At Red Hat Summit, RHEL 8 Unveiled Under IBM's Cloud
The unveiling of RHEL 8 would normally steal the show at Red Hat Summit, but this year the deal with IBM may overshadow that announcement.
May 7, 2019
BOSTON -- The first big announcement from Red Hat Summit came this morning with the unveiling of the latest and greatest version of Red Hat Enterprise Linux, RHEL 8, which is ready to ship.
This would normally be the big announcement of the conference, but this year there's an elephant in the room that none of the 8,000-plus techies in attendance can avoid: the almost completed purchase of the world's largest open source company by IBM.
Tonight's opening keynote will put Red Hat CEO Jim Whitehurst on stage with the person who will soon be his new boss, IBM CEO Ginni Rometty. Microsoft CEO Satya Nadella is making a quick sprint cross country to join the festivities, after having opened the show at Microsoft Build on Monday in Seattle.
While the Rometty-Whitehurst reunion will probably be the headline occasion at this year's event, the release of RHEL 8 will undoubtedly be the more important announcement, as the release represents both the future of Red Hat as well as the cement that will bond it's marriage to Big Blue.
RHEL is the flagship product in Red Hat's arsenal, and that remains true despite the fact that Red Hat likes to remind everyone that it's now a "cloud company."
"I think it's fair to say that Red Hat is a cloud company because of Red Hat Enterprise Linux," Gunnar Hellekson, Red Hat's senior director of product management told ITPro Today. "Red Hat Enterprise Linux is the foundation for all of the work that we do in cloud and in containers."
It's been five years since the last major RHEL release, and a lot of things have changed in IT since then. Five years ago the cloud was just getting its wings, containers were the next newest thing, and DevOps was a word that no one could define.
"Making sure that customers can quickly and efficiently manage RHEL has been a big focus for this release," Hellekson said. "In this latest release, we've included a tool called the Web Console, which is a graphical interface to kind of point and click your way through some basic systems management tasks, hopefully lowering the barrier of entry for people who are new to Linux."

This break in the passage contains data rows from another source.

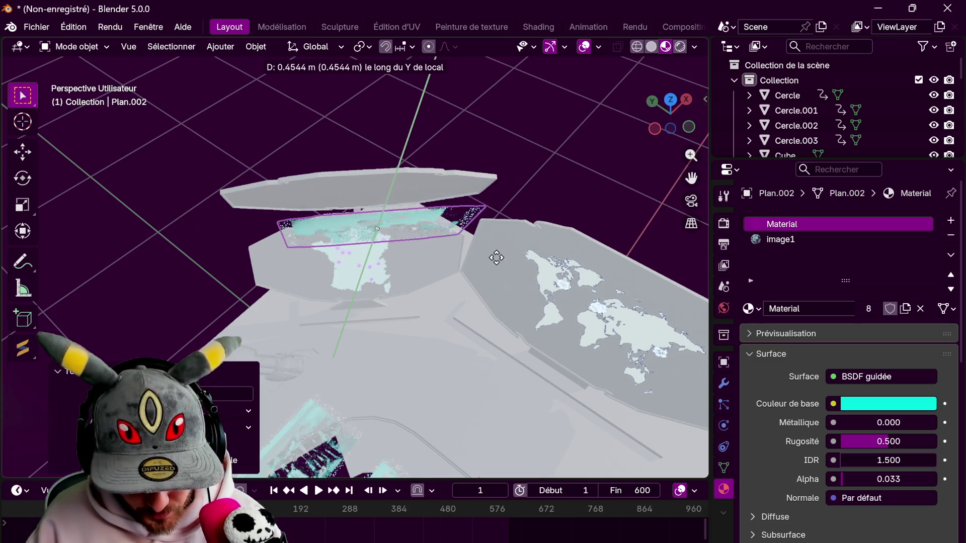
pyautogui.press('z')
pyautogui.press('z')
pyautogui.click(504, 218)
pyautogui.moveTo(505, 218)
pyautogui.mouseDown(button='middle')
pyautogui.moveTo(426, 240)
pyautogui.moveTo(430, 205)
pyautogui.mouseUp(button='middle')
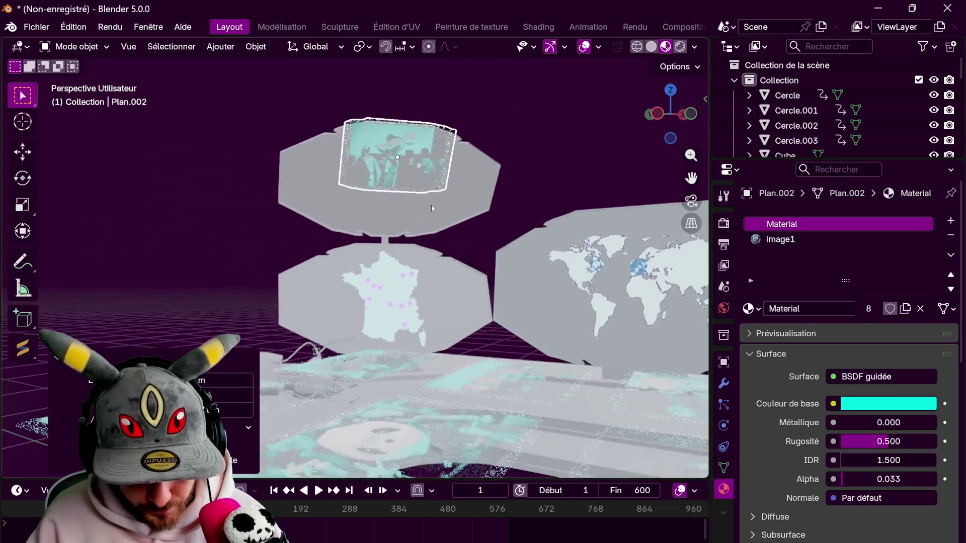
pyautogui.scroll(2, 448, 182)
pyautogui.scroll(-2, 494, 244)
pyautogui.moveTo(494, 243); pyautogui.dragTo(379, 347, button='middle')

DevOps teams deploying containers to clouds are also increasingly relying on automation for keeping their systems running. This is addressed in RHEL 8 by expanding System Roles, an Ansible-based feature that can be used to automate routine systems administration tasks.
Hellekson said that while System Roles were included in RHEL 7, they have now been expanded.
"When people are writing their own automation in their in their own data center they can use the System Roles to perform these routine tasks," he said, "and we keep that stable over major releases. In the past the problem has been when you move to a new version of the operating system you have to redo all your automation, because it's new interfaces, things are named differently, and other things. But with System Roles, we're creating stability across the major releases so you don't have to retool when you do a new update."
In many ways the expanded System Roles feed two birds with the same worm. Not only do they make it easier for DevOps to automate routine operations, they'll also remove future headaches on the upgrade path, as Red Hat is moving to a quicker and more consistent release schedule, perhaps as often as every three years.
They also make it easier for DevOps to spend time harnessing the cloud, and IBM's purchase of Red Hat was all about the cloud.